A second interesting finding, which will nonetheless require further validation, is the role of high Lp(a) in appropriately selecting patients for PCSK9i based on the predicted benefit received from such therapy. In FOURIER, the investigators observed a possibly greater relative risk reduction from PCSK9i among patients with Lp(a) above the median (hazard ratio, 0.77; 95% CI, 0.67–0.88) than in those with Lp(a) at or below the median (hazard ratio, 0.93; 95% CI, 0.80–1.08). They show that the number needed to treat was substantially lower for individuals with high Lp(a) [40 for individuals with Lp(a) greater than the median versus 105 for those at or below the Lp(a) median]. Although the P value for interaction did not reach statistical significance, if this finding is replicated by others, perhaps in other PCSK9i trials, this could have important implications for the selection of those individuals with the most to benefit from PCSK9i treatment. Finally, in an additional exploratory analysis, the investigators provide suggestive evidence that Lp(a) lowering might have benefits over and above those of LDL cholesterol lowering. Using a meta-regression framework, and after adjustment for change in LDL cholesterol, the investigators demonstrate that for each 25-nmol/L reduction in Lp(a) from PCSK9i, there was a concomitant 15% relative risk reduction (95% CI, 2%–26%). Although this analysis is subject to several statistical limitations given the observational nature of the data and the correlated nature of the changes in LDL cholesterol and Lp(a), it provides exciting suggestive evidence that Lp(a) lowering might explain some of the benefits of PCSK9i, and it adds to the evidence that Lp(a) could be a modifiable causal risk factor for cardiovascular disease.

Despite the mounting evidence for the role of Lp(a) in several cardiovascular diseases across ethnicities and the high burden of Lp(a)-associated disease, there remains tremendous clinical inertia for measurement of Lp(a) in North America and worldwide. There are approximately 60 million Americans with high Lp(a), but the majority have not yet been identified. For Lp(a) trials to be successful, proactive screening of patients with MI and stroke (especially those with premature events or a family history) will be needed, with particular attention placed on the screening of individuals with recurrent events despite adequate lipid lowering, who frequently have high Lp(a).
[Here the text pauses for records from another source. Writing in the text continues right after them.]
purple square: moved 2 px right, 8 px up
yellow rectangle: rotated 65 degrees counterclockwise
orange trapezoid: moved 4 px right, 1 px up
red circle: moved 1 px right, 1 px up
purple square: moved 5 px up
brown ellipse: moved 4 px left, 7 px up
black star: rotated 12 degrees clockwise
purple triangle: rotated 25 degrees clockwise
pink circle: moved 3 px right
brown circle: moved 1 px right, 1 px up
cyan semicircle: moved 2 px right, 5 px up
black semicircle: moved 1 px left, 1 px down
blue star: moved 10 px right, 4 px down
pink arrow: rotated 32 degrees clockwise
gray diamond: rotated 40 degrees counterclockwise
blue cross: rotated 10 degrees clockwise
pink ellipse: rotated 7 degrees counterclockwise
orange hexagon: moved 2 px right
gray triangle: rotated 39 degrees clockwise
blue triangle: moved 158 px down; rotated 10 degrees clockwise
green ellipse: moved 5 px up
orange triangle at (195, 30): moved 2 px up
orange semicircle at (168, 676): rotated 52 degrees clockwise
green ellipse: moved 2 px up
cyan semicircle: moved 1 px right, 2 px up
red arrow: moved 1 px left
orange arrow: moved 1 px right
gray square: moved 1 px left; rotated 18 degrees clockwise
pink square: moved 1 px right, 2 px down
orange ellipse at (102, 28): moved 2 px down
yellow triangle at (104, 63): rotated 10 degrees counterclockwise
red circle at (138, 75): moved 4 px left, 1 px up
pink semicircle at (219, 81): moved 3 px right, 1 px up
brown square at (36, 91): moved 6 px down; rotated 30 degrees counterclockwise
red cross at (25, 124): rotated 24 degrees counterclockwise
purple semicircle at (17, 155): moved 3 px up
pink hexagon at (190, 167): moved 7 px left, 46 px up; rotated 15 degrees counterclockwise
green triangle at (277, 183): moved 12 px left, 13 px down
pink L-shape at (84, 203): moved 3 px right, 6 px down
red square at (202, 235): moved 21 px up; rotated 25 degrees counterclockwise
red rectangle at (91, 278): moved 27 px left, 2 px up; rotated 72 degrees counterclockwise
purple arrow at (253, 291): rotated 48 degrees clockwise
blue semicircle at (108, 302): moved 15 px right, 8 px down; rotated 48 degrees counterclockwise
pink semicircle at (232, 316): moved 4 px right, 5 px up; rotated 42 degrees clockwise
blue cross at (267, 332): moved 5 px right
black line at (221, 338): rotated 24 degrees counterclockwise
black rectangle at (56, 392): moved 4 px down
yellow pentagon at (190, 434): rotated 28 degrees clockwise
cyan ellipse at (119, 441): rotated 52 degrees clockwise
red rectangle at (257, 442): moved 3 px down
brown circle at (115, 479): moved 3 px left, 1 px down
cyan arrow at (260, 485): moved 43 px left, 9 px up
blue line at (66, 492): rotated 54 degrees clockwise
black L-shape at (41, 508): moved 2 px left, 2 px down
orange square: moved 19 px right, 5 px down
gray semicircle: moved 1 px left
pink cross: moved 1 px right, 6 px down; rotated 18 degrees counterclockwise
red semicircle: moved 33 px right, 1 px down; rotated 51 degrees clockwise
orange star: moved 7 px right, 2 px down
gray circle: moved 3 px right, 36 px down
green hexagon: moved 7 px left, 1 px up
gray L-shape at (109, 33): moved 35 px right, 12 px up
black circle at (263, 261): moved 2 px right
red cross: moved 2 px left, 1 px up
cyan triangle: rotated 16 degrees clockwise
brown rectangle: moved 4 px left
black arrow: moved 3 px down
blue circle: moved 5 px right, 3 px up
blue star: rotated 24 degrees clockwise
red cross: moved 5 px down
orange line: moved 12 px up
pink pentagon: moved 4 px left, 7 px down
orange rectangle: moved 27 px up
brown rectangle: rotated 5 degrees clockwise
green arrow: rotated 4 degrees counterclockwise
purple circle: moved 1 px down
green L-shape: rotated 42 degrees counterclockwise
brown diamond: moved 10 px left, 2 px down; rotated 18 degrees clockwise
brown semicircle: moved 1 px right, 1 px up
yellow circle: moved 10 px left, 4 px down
Indeed, a compelling argument can be made that all individuals should have Lp(a) measured at least once in their lifetime, given that levels remain largely stable throughout life. The most recent version of the US lipid guidelines[10] includes a new recommendation for Lp(a) measurement in select individuals, as a risk enhancer, and this should further raise awareness of Lp(a).

Finally, a common misconception among clinicians regarding Lp(a), which might partially drive the clinical inertia and lack of screening, is the perceived lack of therapeutic options for high Lp(a). However, this is not entirely correct. Although there is no targeted therapy for Lp(a) lowering yet, to properly care for our cardiovascular patients requires knowledge of Lp(a). Individuals with high Lp(a) have a higher burden of atherogenic lipoproteins and are therefore at higher cardiovascular risk, which can only be detected by Lp(a) measurement. These individuals can obtain significant benefit from more aggressive lifestyle modifications and the maintenance of optimal risk factors throughout life.[14] Many might also benefit from more aggressive lipid lowering with statins and perhaps even PCSK9i.[15]

Targeted therapy for Lp(a) is around the corner, and a test of the Lp(a) hypothesis is imminent, as it was for the LDL hypothesis a few decades ago. The 4S trial catalyzed a new era in cardiovascular prevention, and we eagerly wait to see whether Lp(a) lowering will have a similar impact. Until then, we need to manage our patients with high Lp(a) as best we can, and that starts with identifying them first.